ARTIGO: Operação sem desconto; a ponta do iceberg nas fraudes contra idosos e aposentados

Campo Grande/MS, 14 de maio de 2025.

Por Lucas Ribeiro Gonçalves Dias.

A Operação Sem Desconto, deflagrada pela Polícia Federal e pela Controladoria-Geral da União (CGU) em 23 de abril de 2025, trouxe à tona um esquema bilionário de fraudes que vitimizou milhões de aposentados e pensionistas em todo o Brasil. Este caso, que já vinha sendo denunciado pela imprensa há algum tempo, especialmente pelos repórteres Luiz Vassalo e Ramiro Brites do site Metrópoles, revela a vulnerabilidade a que está exposta uma das parcelas mais frágeis da população brasileira: os idosos.

O que se verificou na operação, contudo, representa apenas a ponta do iceberg de um problema muito mais profundo e estruturado. As investigações focaram somente nos descontos indevidos promovidos por entidades associativas mediante Acordos de Cooperação Técnica (ACTs) com o Instituto Nacional do Seguro Social (INSS). Entretanto, a nossa atuação prática na defesa dos aposentados e pensionistas revela que eles também têm sido vítimas de um esquema integrado que envolve seguradoras e instituições financeiras.

Com base nos inúmeros casos que patrocinamos nos últimos anos, podemos afirmar que o esquema fraudulento opera por meio de uma estrutura tripartite bem articulada. Primeiramente, as associações, mediante ACTs com o INSS, promovem descontos diretos nas folhas de pagamento dos beneficiários, sob o pretexto de mensalidades associativas, variando entre R$ 20 e R$ 50 mensais.

Em segundo plano, atuam as seguradoras. Quando aposentados contratam empréstimos consignados, são vinculados involuntariamente a apólices de seguros não solicitadas, gerando cobranças mensais adicionais de pequenas quantias descontadas diretamente de seus benefícios, configurando prática de uma “venda casada”, que é expressamente vedada pela nossa legislação.

Por fim, e não menos grave, operam as instituições financeiras. Em casos alarmantes, são registrados empréstimos consignados jamais contratados pelos beneficiários, cujas parcelas são igualmente descontadas dos benefícios previdenciários, caracterizando não apenas infração consumerista, mas potenciais crimes.

Este cenário expõe uma realidade preocupante sobre a situação dos idosos no Brasil contemporâneo. A revolução tecnológica, que teoricamente deveria facilitar o acesso a serviços, paradoxalmente criou nova modalidade de exclusão para os mais velhos. A digitalização dos serviços públicos e a crescente complexidade dos meios eletrônicos estabeleceram verdadeiro abismo entre a população idosa e o acesso aos serviços essenciais, tornando-os alvos preferenciais para fraudadores.

A responsabilidade neste panorama de fraudes massivas é compartilhada entre as associações fraudadoras, as seguradoras, as instituições financeiras e o próprio INSS, que falhou em sua função fiscalizadora e, em situações específicas, até mesmo facilitou as operações ilícitas.

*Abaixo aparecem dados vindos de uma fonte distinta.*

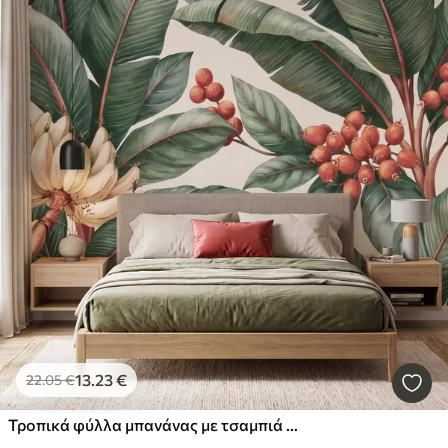
13
.23
€
22
.05
€
Τροπικά φύλλα μπανάνας με τσαμπιά κόκκινων καρπών καφέ, σε στυλ ακουαρέλας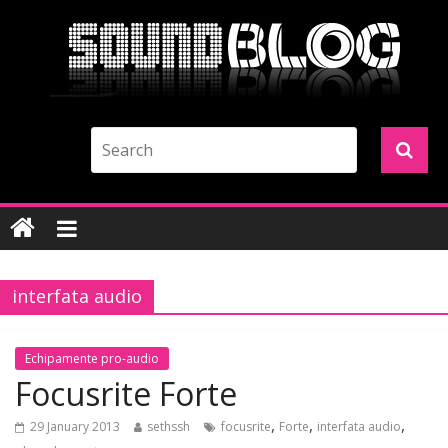
interfata audio
Echipamente pro-audio
Focusrite Forte
,
,
,
29 January 2013
sethssh
focusrite
Forte
interfata audio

É imperioso que os aposentados, seus familiares e cuidadores se mantenham vigilantes quanto a possíveis fraudes. Recomenda-se a verificação regular dos descontos realizados nos benefícios previdenciários por meio do extrato emitido no aplicativo Meu INSS, bem como a consulta periódica ao extrato bancário da conta onde é recebido o benefício, com especial atenção para quaisquer descontos suspeitos. Igualmente importante é o monitoramento constante dos contratos de empréstimo consignado vinculados ao benefício previdenciário.

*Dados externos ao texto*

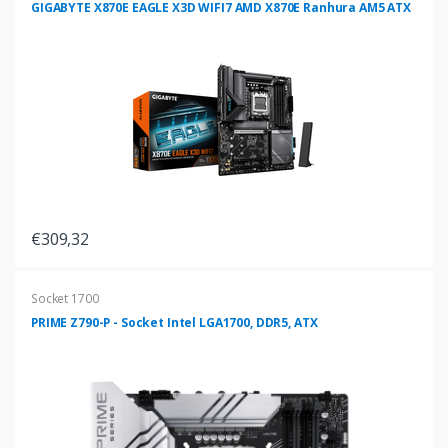
GIGABYTE X870E EAGLE X3D WIFI7 AMD X870E Ranhura AM5 ATX
€309,32
Socket 1700
PRIME Z790-P - Socket Intel LGA1700, DDR5, ATX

No caso de identificação de irregularidades, deve-se buscar imediatamente orientação jurídica especializada para análise do caso concreto e verificação das medidas judiciais cabíveis, visando a cessação dos descontos indevidos, a restituição dos valores já descontados, acrescidos de juros e correção monetária, além de potencial indenização por danos morais, considerada a gravidade da conduta e o abalo emocional suportado pela vítima.

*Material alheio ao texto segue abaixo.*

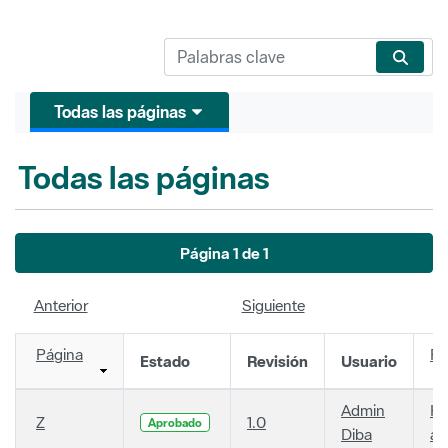
Todas las páginas
Todas las páginas
Página 1 de 1
Anterior
Siguiente
Página
Fe
Estado
Revisión
Usuario
Admin
Ha
Z
1.0
Aprobado
Diba
añ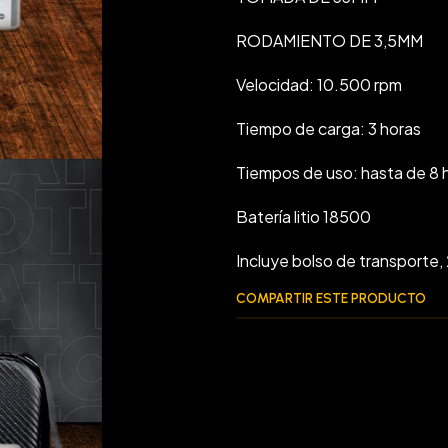
RODAMIENTO DE 3,5MM
Velocidad: 10.500 rpm
Tiempo de carga: 3 horas
Tiempos de uso: hasta de 8 
Batería litio 18500
Incluye bolso de transporte, 2
COMPARTIR ESTE PRODUCTO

As fraudes reveladas pela Operação Sem Desconto demonstram a necessidade urgente de aprimoramento dos mecanismos de controle e fiscalização por parte do INSS, bem como o desenvolvimento de políticas públicas que garantam maior segurança nos sistemas de consignação de descontos nos benefícios previdenciários.

O combate efetivo a essas práticas fraudulentas exige atuação coordenada entre órgãos de controle, sistema de justiça e sociedade civil, para que os aposentados e pensionistas possam desfrutar da terceira idade com a dignidade e segurança que lhes são constitucionalmente asseguradas.

Lucas Ribeiro Gonçalves Dias, advogado sócio do escritório Holosbach, Ferreira e Dias.